== Exercise material ==

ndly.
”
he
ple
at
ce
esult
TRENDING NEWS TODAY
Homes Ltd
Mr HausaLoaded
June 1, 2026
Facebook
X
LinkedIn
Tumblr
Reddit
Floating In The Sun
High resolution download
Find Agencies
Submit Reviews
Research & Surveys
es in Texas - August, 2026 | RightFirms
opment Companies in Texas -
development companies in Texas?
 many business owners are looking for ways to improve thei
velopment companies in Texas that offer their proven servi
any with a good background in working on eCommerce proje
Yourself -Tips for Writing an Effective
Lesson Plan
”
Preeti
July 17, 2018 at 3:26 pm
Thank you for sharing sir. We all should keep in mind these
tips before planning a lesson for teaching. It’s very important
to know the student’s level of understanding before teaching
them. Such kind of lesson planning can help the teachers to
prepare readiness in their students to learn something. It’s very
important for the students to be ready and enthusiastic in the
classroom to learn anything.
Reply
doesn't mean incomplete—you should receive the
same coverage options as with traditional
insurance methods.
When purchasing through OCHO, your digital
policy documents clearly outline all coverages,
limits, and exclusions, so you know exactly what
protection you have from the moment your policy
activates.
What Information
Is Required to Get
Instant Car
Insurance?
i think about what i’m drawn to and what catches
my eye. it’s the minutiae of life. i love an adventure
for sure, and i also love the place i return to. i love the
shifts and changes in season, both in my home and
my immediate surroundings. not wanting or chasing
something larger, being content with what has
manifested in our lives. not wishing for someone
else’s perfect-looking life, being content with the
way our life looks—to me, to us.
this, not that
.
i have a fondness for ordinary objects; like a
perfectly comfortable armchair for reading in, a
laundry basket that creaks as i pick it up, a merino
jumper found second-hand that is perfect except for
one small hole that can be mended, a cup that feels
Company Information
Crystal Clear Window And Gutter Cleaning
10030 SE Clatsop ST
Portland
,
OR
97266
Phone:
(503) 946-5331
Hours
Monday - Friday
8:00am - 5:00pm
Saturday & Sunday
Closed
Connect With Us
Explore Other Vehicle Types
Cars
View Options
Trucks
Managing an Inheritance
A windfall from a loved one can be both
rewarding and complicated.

===

An exact copy of all the records above is needed.

ndly.
”
he
ple
at
ce
esult
TRENDING NEWS TODAY
Homes Ltd
Mr HausaLoaded
June 1, 2026
Facebook
X
LinkedIn
Tumblr
Reddit
Floating In The Sun
High resolution download
Find Agencies
Submit Reviews
Research & Surveys
es in Texas - August, 2026 | RightFirms
opment Companies in Texas -
development companies in Texas?
 many business owners are looking for ways to improve thei
velopment companies in Texas that offer their proven servi
any with a good background in working on eCommerce proje
Yourself -Tips for Writing an Effective
Lesson Plan
”
Preeti
July 17, 2018 at 3:26 pm
Thank you for sharing sir. We all should keep in mind these
tips before planning a lesson for teaching. It’s very important
to know the student’s level of understanding before teaching
them. Such kind of lesson planning can help the teachers to
prepare readiness in their students to learn something. It’s very
important for the students to be ready and enthusiastic in the
classroom to learn anything.
Reply
doesn't mean incomplete—you should receive the
same coverage options as with traditional
insurance methods.
When purchasing through OCHO, your digital
policy documents clearly outline all coverages,
limits, and exclusions, so you know exactly what
protection you have from the moment your policy
activates.
What Information
Is Required to Get
Instant Car
Insurance?
i think about what i’m drawn to and what catches
my eye. it’s the minutiae of life. i love an adventure
for sure, and i also love the place i return to. i love the
shifts and changes in season, both in my home and
my immediate surroundings. not wanting or chasing
something larger, being content with what has
manifested in our lives. not wishing for someone
else’s perfect-looking life, being content with the
way our life looks—to me, to us.
this, not that
.
i have a fondness for ordinary objects; like a
perfectly comfortable armchair for reading in, a
laundry basket that creaks as i pick it up, a merino
jumper found second-hand that is perfect except for
one small hole that can be mended, a cup that feels
Company Information
Crystal Clear Window And Gutter Cleaning
10030 SE Clatsop ST
Portland
,
OR
97266
Phone:
(503) 946-5331
Hours
Monday - Friday
8:00am - 5:00pm
Saturday & Sunday
Closed
Connect With Us
Explore Other Vehicle Types
Cars
View Options
Trucks
Managing an Inheritance
A windfall from a loved one can be both
rewarding and complicated.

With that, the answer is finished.